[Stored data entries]
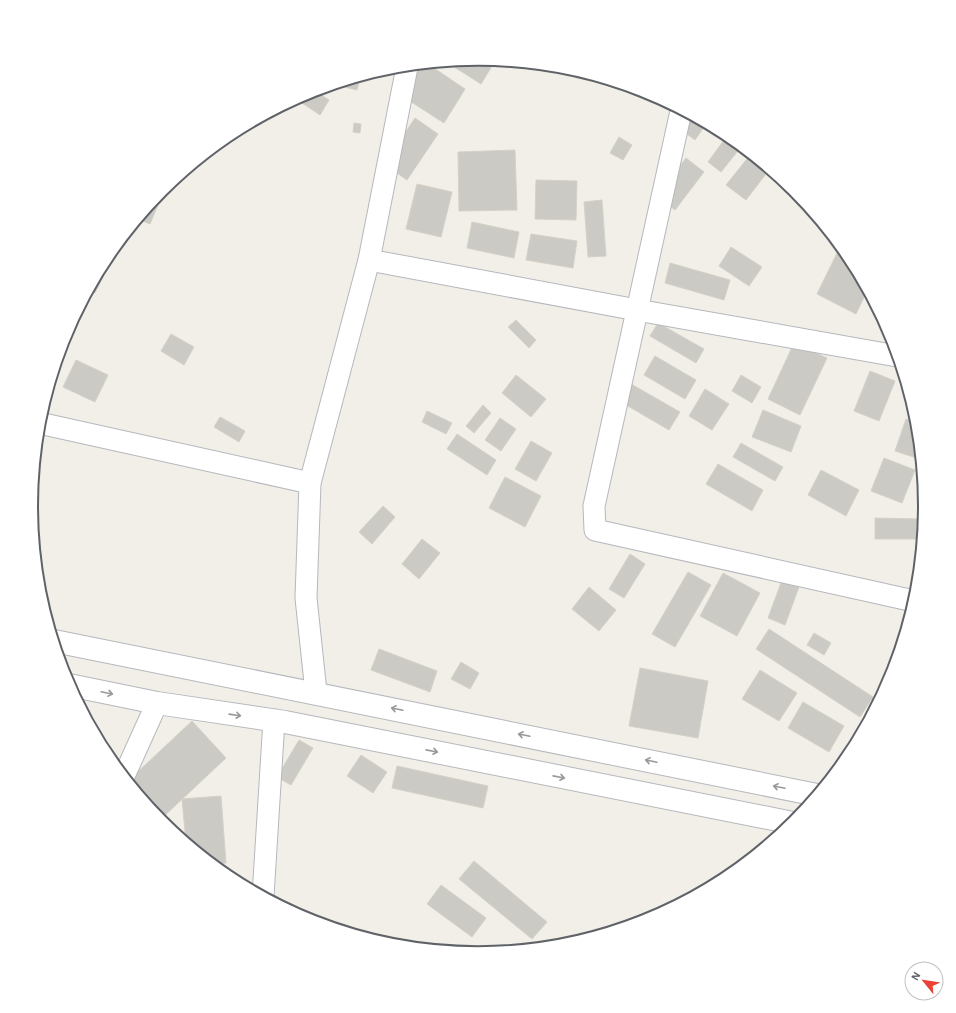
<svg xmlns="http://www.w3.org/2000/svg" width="956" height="1013" viewBox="0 0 956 1013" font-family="'Alegreya Sans',sans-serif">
<rect width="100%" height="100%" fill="#f1efe8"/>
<g fill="#cccac5" stroke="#d6d1c6">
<path d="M478 60 495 61 481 84 448 63Z"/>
<path d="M428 64 465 89 444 123 402 96 422 65Z"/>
<path d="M360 78 357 90 340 86 341 83Z"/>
<path d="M315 91 329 100 320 115 296 99Z"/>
<path d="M679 110 706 124 695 140 671 122Z"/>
<path d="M415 118 438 134 407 180 384 164Z"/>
<path d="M354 123 361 124 360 133 353 132Z"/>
<path d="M727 136 741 147 721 172 708 162Z"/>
<path d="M619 137 632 145 623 160 610 153Z"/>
<path d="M515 150 517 210 459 211 458 152Z"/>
<path d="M750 155 769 170 746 200 726 185Z"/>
<path d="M686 158 704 172 675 210 657 196Z"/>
<path d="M536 180 577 181 576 220 535 219Z"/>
<path d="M417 184 452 192 441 237 406 229Z"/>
<path d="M165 188 150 224 138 219 162 190Z"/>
<path d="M602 200 606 256 588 257 584 202Z"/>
<path d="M472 222 519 232 514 258 467 248Z"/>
<path d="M531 234 577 241 573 268 526 260Z"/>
<path d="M118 245 95 293 89 290 106 258Z"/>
<path d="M731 247 762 267 749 286 719 266Z"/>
<path d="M840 247 850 258 867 291 856 314 817 294Z"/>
<path d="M670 263 730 280 724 300 665 283Z"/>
<path d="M516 320 536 340 529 348 508 327Z"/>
<path d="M658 323 704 349 696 363 650 336Z"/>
<path d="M171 334 194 347 184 365 161 351Z"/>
<path d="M794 343 827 358 800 415 768 399Z"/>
<path d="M655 356 696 380 685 399 644 375Z"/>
<path d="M76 360 108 375 95 402 63 387Z"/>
<path d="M870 371 895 381 879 421 854 411Z"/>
<path d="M516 375 546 399 531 417 502 393Z"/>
<path d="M741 375 761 387 752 403 732 391Z"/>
<path d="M631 384 680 412 669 430 621 402Z"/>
<path d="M705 389 729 404 712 430 689 416Z"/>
<path d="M483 405 491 413 474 433 466 426Z"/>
<path d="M763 410 801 426 791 452 752 437Z"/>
<path d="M427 411 452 423 446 434 422 422Z"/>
<path d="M220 417 245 431 239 442 214 427Z"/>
<path d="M500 418 516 429 501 451 485 440Z"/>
<path d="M906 419 917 423 920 459 895 451Z"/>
<path d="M457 434 496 460 487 475 447 449Z"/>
<path d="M531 441 552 453 536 481 515 469Z"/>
<path d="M741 443 783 467 775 481 733 457Z"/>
<path d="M884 458 915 470 902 503 871 491Z"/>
<path d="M718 464 763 490 752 511 706 484Z"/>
<path d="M821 470 859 490 846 516 808 495Z"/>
<path d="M505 477 541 496 525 527 489 508Z"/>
<path d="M383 506 395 517 372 544 359 532Z"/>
<path d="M875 518 921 519V539H875Z"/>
<path d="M422 539 440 553 419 579 402 564Z"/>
<path d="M630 554 645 564 624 598 609 589Z"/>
<path d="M688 572 711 585 675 647 652 634Z"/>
<path d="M723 573 760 593 737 636 700 616Z"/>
<path d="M782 580 799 587 785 625 768 618Z"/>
<path d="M589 587 616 610 599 631 572 609Z"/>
<path d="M769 629 873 697 860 717 756 649Z"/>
<path d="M814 633 831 643 824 655 807 645Z"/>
<path d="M379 649 437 671 430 692 371 670Z"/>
<path d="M461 662 479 673 470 689 451 679Z"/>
<path d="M640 668 708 681 698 738 629 726Z"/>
<path d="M760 670 797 693 779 721 742 699Z"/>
<path d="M803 702 844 726 829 752 788 728Z"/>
<path d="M192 721 226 758 160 820 128 781Z"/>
<path d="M299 740 313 748 291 785 277 777Z"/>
<path d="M361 755 387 772 373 793 347 776Z"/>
<path d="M397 766 488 786 483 808 392 788Z"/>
<path d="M221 796 226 863 212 864 186 842 182 799Z"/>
<path d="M474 861 547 922 532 939 459 879Z"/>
<path d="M441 885 486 918 472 937 427 904Z"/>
</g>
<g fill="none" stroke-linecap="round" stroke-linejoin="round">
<g stroke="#b5b8bc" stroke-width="23">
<g id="minor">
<path d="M681 111 594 506 595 530 914 601"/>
<path d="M369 260 637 310 897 356"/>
<path d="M39 423 310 483"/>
<path d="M316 692 306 598 310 483 369 260 407 67"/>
<path d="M124 776 157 703"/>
<path d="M263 896 274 720"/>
</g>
</g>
<g stroke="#b5b8bc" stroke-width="24">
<g id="tertiary">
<path d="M54 641 817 795"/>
<path d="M69 685 157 703 285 722 793 823"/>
</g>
</g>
<use href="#minor" stroke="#fff" stroke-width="21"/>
<use href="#tertiary" stroke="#fff" stroke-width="22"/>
</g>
<defs><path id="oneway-shaft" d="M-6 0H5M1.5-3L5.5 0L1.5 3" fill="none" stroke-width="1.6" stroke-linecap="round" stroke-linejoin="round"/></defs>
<g stroke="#979a9d">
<use href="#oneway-shaft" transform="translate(107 693) rotate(12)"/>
<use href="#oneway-shaft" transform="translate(397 709) rotate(-168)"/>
<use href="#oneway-shaft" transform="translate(235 715) rotate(8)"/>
<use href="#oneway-shaft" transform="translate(524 735) rotate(-168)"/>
<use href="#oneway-shaft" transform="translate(432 751) rotate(11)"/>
<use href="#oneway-shaft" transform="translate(651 761) rotate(-168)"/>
<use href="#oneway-shaft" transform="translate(559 777) rotate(11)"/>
<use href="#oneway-shaft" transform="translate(779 787) rotate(-168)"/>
</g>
<path d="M0 0H956V1013H0ZM38 506a440 440 0 1 1 880 0a440 440 0 1 1-880 0Z" fill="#fff" fill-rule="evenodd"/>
<path fill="none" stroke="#5f6368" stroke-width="2" d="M38 506a440 440 0 1 1 880 0a440 440 0 1 1-880 0Z"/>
<g transform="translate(924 981) rotate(300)"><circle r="19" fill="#ffffff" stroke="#bfc1c3"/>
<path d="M0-3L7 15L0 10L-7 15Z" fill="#ea4335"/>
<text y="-6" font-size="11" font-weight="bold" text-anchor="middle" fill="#5f6368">N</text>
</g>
</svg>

| WHAT THE TASK ASKS |
Output each record precisely as it appears, and drop every picture.

| YOUR RESPONSE |
<svg xmlns="http://www.w3.org/2000/svg" width="956" height="1013" viewBox="0 0 956 1013" font-family="'Alegreya Sans',sans-serif">
<rect width="100%" height="100%" fill="#f1efe8"/>
<g fill="#cccac5" stroke="#d6d1c6">
<path d="M478 60 495 61 481 84 448 63Z"/>
<path d="M428 64 465 89 444 123 402 96 422 65Z"/>
<path d="M360 78 357 90 340 86 341 83Z"/>
<path d="M315 91 329 100 320 115 296 99Z"/>
<path d="M679 110 706 124 695 140 671 122Z"/>
<path d="M415 118 438 134 407 180 384 164Z"/>
<path d="M354 123 361 124 360 133 353 132Z"/>
<path d="M727 136 741 147 721 172 708 162Z"/>
<path d="M619 137 632 145 623 160 610 153Z"/>
<path d="M515 150 517 210 459 211 458 152Z"/>
<path d="M750 155 769 170 746 200 726 185Z"/>
<path d="M686 158 704 172 675 210 657 196Z"/>
<path d="M536 180 577 181 576 220 535 219Z"/>
<path d="M417 184 452 192 441 237 406 229Z"/>
<path d="M165 188 150 224 138 219 162 190Z"/>
<path d="M602 200 606 256 588 257 584 202Z"/>
<path d="M472 222 519 232 514 258 467 248Z"/>
<path d="M531 234 577 241 573 268 526 260Z"/>
<path d="M118 245 95 293 89 290 106 258Z"/>
<path d="M731 247 762 267 749 286 719 266Z"/>
<path d="M840 247 850 258 867 291 856 314 817 294Z"/>
<path d="M670 263 730 280 724 300 665 283Z"/>
<path d="M516 320 536 340 529 348 508 327Z"/>
<path d="M658 323 704 349 696 363 650 336Z"/>
<path d="M171 334 194 347 184 365 161 351Z"/>
<path d="M794 343 827 358 800 415 768 399Z"/>
<path d="M655 356 696 380 685 399 644 375Z"/>
<path d="M76 360 108 375 95 402 63 387Z"/>
<path d="M870 371 895 381 879 421 854 411Z"/>
<path d="M516 375 546 399 531 417 502 393Z"/>
<path d="M741 375 761 387 752 403 732 391Z"/>
<path d="M631 384 680 412 669 430 621 402Z"/>
<path d="M705 389 729 404 712 430 689 416Z"/>
<path d="M483 405 491 413 474 433 466 426Z"/>
<path d="M763 410 801 426 791 452 752 437Z"/>
<path d="M427 411 452 423 446 434 422 422Z"/>
<path d="M220 417 245 431 239 442 214 427Z"/>
<path d="M500 418 516 429 501 451 485 440Z"/>
<path d="M906 419 917 423 920 459 895 451Z"/>
<path d="M457 434 496 460 487 475 447 449Z"/>
<path d="M531 441 552 453 536 481 515 469Z"/>
<path d="M741 443 783 467 775 481 733 457Z"/>
<path d="M884 458 915 470 902 503 871 491Z"/>
<path d="M718 464 763 490 752 511 706 484Z"/>
<path d="M821 470 859 490 846 516 808 495Z"/>
<path d="M505 477 541 496 525 527 489 508Z"/>
<path d="M383 506 395 517 372 544 359 532Z"/>
<path d="M875 518 921 519V539H875Z"/>
<path d="M422 539 440 553 419 579 402 564Z"/>
<path d="M630 554 645 564 624 598 609 589Z"/>
<path d="M688 572 711 585 675 647 652 634Z"/>
<path d="M723 573 760 593 737 636 700 616Z"/>
<path d="M782 580 799 587 785 625 768 618Z"/>
<path d="M589 587 616 610 599 631 572 609Z"/>
<path d="M769 629 873 697 860 717 756 649Z"/>
<path d="M814 633 831 643 824 655 807 645Z"/>
<path d="M379 649 437 671 430 692 371 670Z"/>
<path d="M461 662 479 673 470 689 451 679Z"/>
<path d="M640 668 708 681 698 738 629 726Z"/>
<path d="M760 670 797 693 779 721 742 699Z"/>
<path d="M803 702 844 726 829 752 788 728Z"/>
<path d="M192 721 226 758 160 820 128 781Z"/>
<path d="M299 740 313 748 291 785 277 777Z"/>
<path d="M361 755 387 772 373 793 347 776Z"/>
<path d="M397 766 488 786 483 808 392 788Z"/>
<path d="M221 796 226 863 212 864 186 842 182 799Z"/>
<path d="M474 861 547 922 532 939 459 879Z"/>
<path d="M441 885 486 918 472 937 427 904Z"/>
</g>
<g fill="none" stroke-linecap="round" stroke-linejoin="round">
<g stroke="#b5b8bc" stroke-width="23">
<g id="minor">
<path d="M681 111 594 506 595 530 914 601"/>
<path d="M369 260 637 310 897 356"/>
<path d="M39 423 310 483"/>
<path d="M316 692 306 598 310 483 369 260 407 67"/>
<path d="M124 776 157 703"/>
<path d="M263 896 274 720"/>
</g>
</g>
<g stroke="#b5b8bc" stroke-width="24">
<g id="tertiary">
<path d="M54 641 817 795"/>
<path d="M69 685 157 703 285 722 793 823"/>
</g>
</g>
<use href="#minor" stroke="#fff" stroke-width="21"/>
<use href="#tertiary" stroke="#fff" stroke-width="22"/>
</g>
<defs><path id="oneway-shaft" d="M-6 0H5M1.5-3L5.5 0L1.5 3" fill="none" stroke-width="1.6" stroke-linecap="round" stroke-linejoin="round"/></defs>
<g stroke="#979a9d">
<use href="#oneway-shaft" transform="translate(107 693) rotate(12)"/>
<use href="#oneway-shaft" transform="translate(397 709) rotate(-168)"/>
<use href="#oneway-shaft" transform="translate(235 715) rotate(8)"/>
<use href="#oneway-shaft" transform="translate(524 735) rotate(-168)"/>
<use href="#oneway-shaft" transform="translate(432 751) rotate(11)"/>
<use href="#oneway-shaft" transform="translate(651 761) rotate(-168)"/>
<use href="#oneway-shaft" transform="translate(559 777) rotate(11)"/>
<use href="#oneway-shaft" transform="translate(779 787) rotate(-168)"/>
</g>
<path d="M0 0H956V1013H0ZM38 506a440 440 0 1 1 880 0a440 440 0 1 1-880 0Z" fill="#fff" fill-rule="evenodd"/>
<path fill="none" stroke="#5f6368" stroke-width="2" d="M38 506a440 440 0 1 1 880 0a440 440 0 1 1-880 0Z"/>
<g transform="translate(924 981) rotate(300)"><circle r="19" fill="#ffffff" stroke="#bfc1c3"/>
<path d="M0-3L7 15L0 10L-7 15Z" fill="#ea4335"/>
<text y="-6" font-size="11" font-weight="bold" text-anchor="middle" fill="#5f6368">N</text>
</g>
</svg>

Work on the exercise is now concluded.